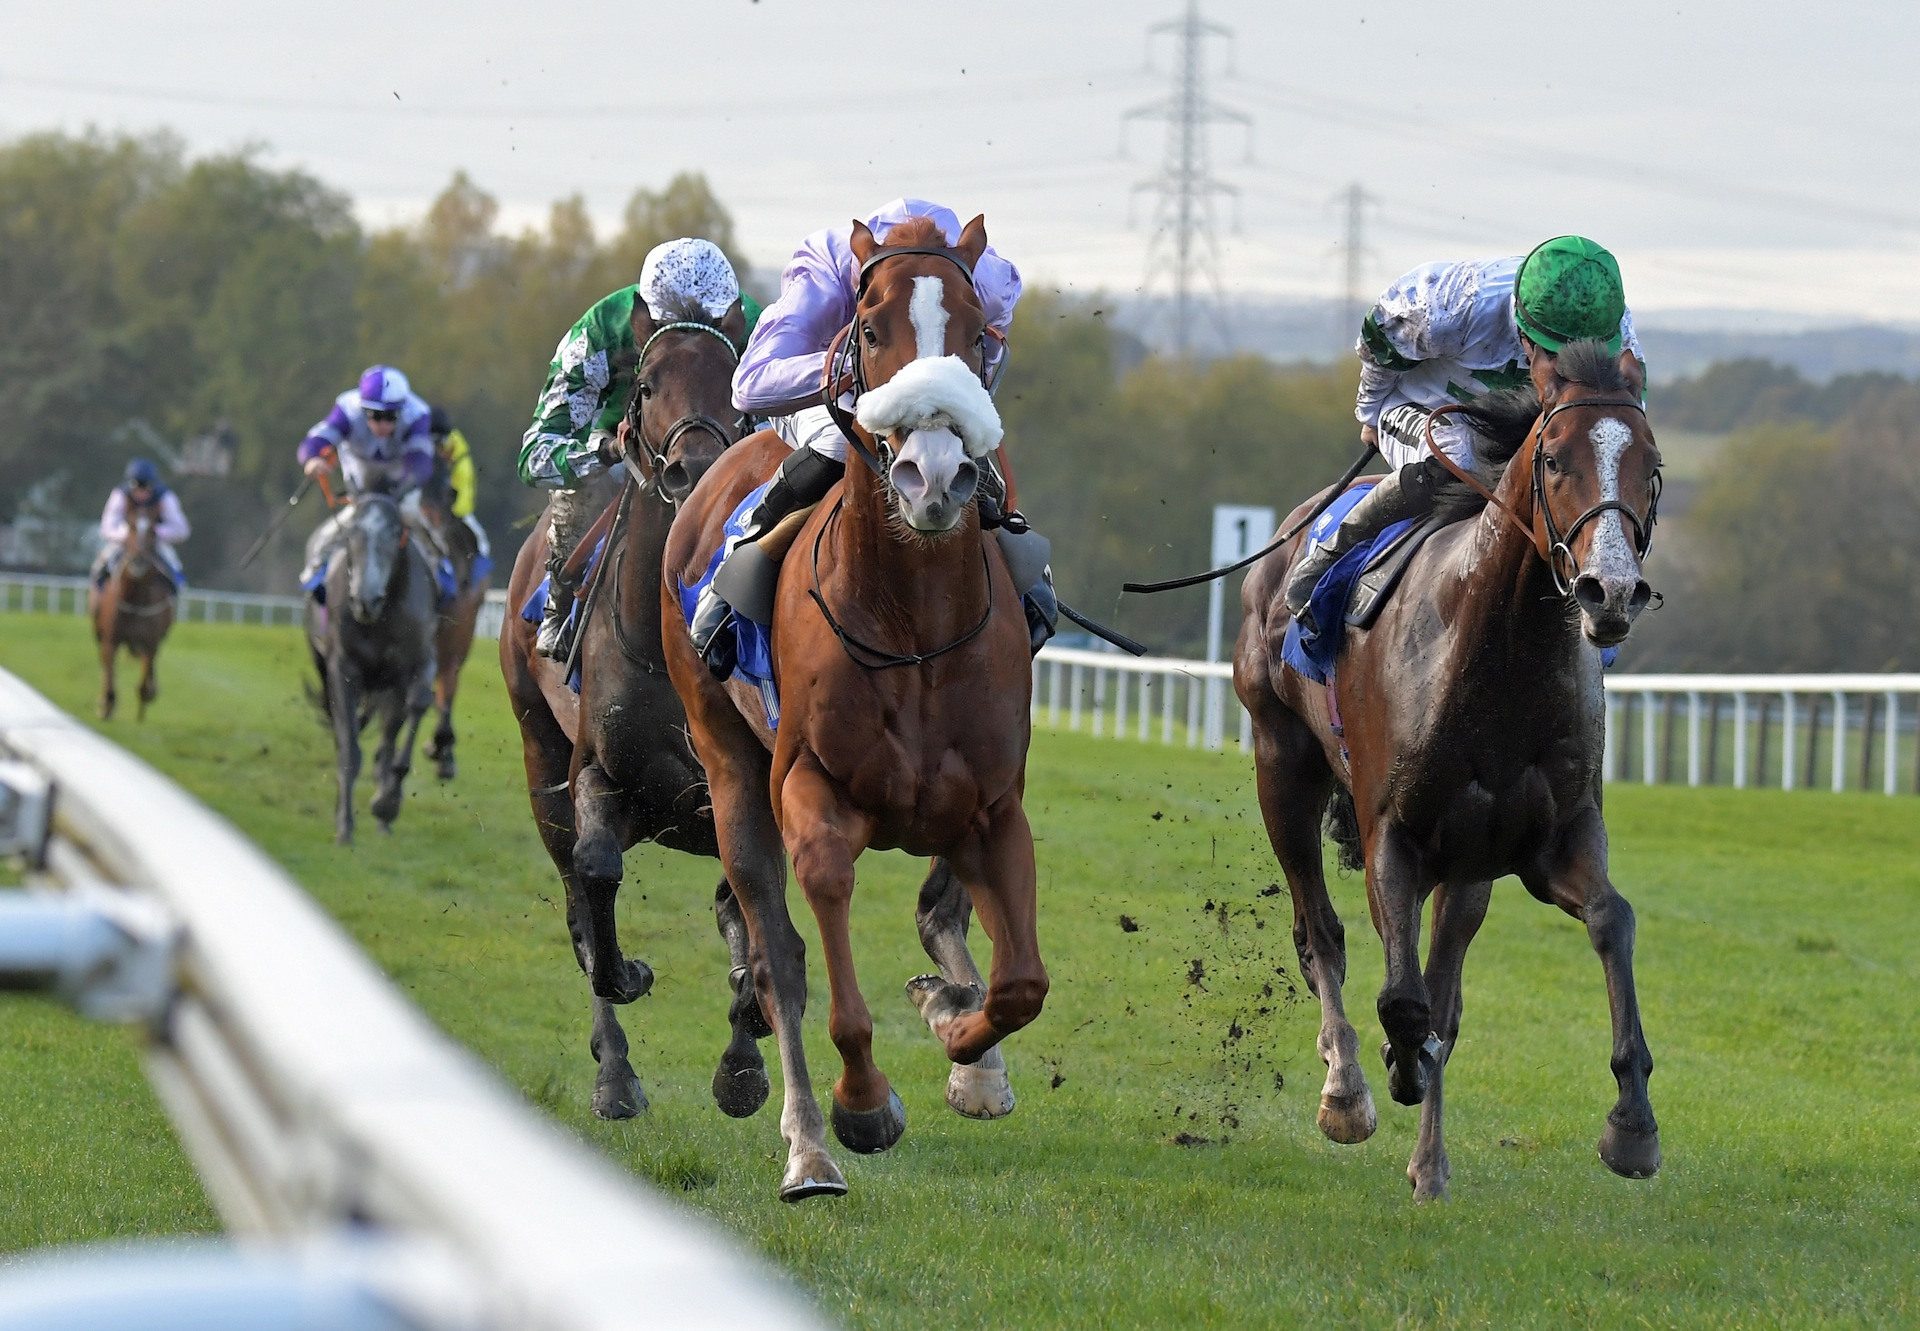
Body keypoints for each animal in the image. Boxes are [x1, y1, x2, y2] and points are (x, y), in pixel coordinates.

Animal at [90, 507, 175, 722]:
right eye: (130, 526)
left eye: (153, 530)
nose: (139, 559)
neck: (136, 600)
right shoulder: (111, 638)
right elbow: (109, 673)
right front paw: (106, 705)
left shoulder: (150, 642)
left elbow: (145, 679)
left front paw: (145, 702)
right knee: (104, 663)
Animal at [305, 487, 437, 841]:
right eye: (350, 532)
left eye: (394, 533)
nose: (365, 600)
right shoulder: (342, 668)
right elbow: (349, 749)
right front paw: (344, 826)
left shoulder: (412, 665)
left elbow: (410, 714)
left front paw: (386, 804)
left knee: (391, 733)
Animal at [664, 215, 1052, 1190]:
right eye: (870, 329)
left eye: (979, 335)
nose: (934, 476)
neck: (914, 621)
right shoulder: (811, 790)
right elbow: (825, 951)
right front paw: (864, 1102)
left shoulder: (992, 806)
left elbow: (1019, 982)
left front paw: (959, 1034)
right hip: (729, 767)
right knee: (777, 952)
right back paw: (807, 1143)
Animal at [1236, 338, 1658, 1198]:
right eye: (1556, 459)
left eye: (1651, 464)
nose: (1611, 590)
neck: (1496, 657)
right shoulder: (1393, 836)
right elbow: (1402, 996)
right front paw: (1390, 1069)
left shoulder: (1545, 841)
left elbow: (1611, 919)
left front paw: (1632, 1121)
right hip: (1281, 766)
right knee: (1319, 929)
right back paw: (1346, 1086)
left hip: (1469, 867)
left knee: (1442, 985)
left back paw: (1429, 1163)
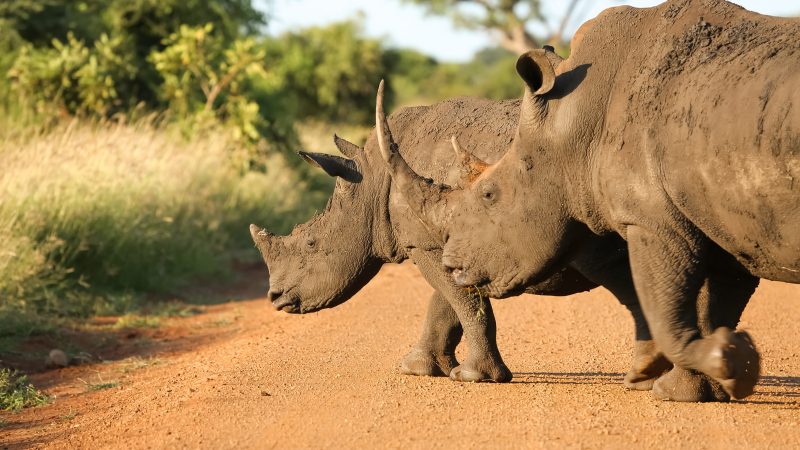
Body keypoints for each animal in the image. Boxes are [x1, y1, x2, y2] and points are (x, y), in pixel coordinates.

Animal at [252, 93, 732, 401]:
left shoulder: (427, 240)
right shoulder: (445, 240)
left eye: (311, 243)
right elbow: (445, 305)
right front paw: (419, 367)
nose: (274, 298)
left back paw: (659, 382)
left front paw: (472, 377)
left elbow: (461, 302)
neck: (370, 184)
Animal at [378, 0, 799, 400]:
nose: (451, 265)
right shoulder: (729, 222)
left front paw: (717, 364)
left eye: (489, 195)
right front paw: (708, 377)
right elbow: (717, 304)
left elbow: (666, 305)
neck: (574, 125)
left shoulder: (652, 220)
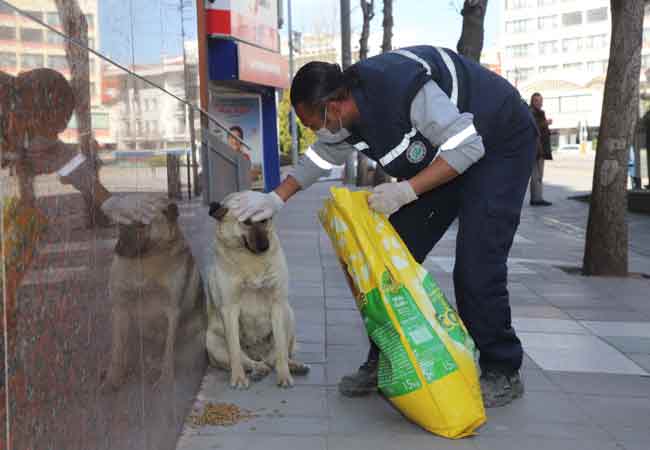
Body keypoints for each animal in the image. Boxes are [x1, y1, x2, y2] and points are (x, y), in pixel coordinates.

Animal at [102, 199, 202, 392]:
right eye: (121, 225)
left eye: (142, 225)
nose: (118, 249)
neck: (146, 261)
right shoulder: (120, 309)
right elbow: (117, 350)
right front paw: (113, 380)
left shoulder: (172, 311)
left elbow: (168, 352)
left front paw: (165, 381)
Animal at [208, 195, 308, 388]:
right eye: (246, 222)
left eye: (264, 220)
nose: (264, 247)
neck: (251, 261)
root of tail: (259, 355)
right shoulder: (230, 309)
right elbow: (235, 351)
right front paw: (238, 378)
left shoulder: (277, 305)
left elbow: (281, 350)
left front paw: (284, 376)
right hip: (212, 341)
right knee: (249, 360)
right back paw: (257, 369)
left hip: (289, 316)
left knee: (275, 357)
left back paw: (292, 365)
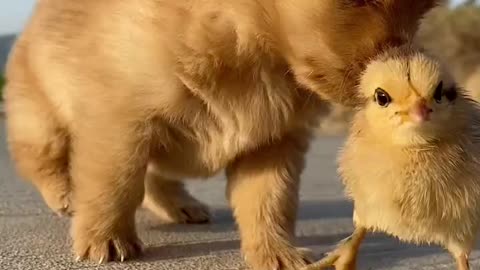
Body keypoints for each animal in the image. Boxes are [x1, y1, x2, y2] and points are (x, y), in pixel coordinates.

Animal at [3, 0, 438, 268]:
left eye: (423, 8)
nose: (398, 70)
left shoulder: (274, 142)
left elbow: (269, 201)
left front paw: (275, 253)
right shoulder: (121, 119)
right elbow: (115, 182)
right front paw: (104, 238)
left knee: (157, 175)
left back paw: (182, 205)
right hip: (40, 115)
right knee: (41, 157)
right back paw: (64, 193)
== == ==
ACTIVITY: Only the lines from the one containing "left front paw: (275, 253)" through the end of the listing belong in the response, each reproduced exactly.

ANSWER BELOW:
left front paw: (275, 253)
right shoulder: (121, 119)
right elbow: (115, 182)
right front paw: (104, 238)
left knee: (157, 175)
left back paw: (182, 205)
right hip: (40, 115)
right knee: (41, 157)
right back paw: (64, 193)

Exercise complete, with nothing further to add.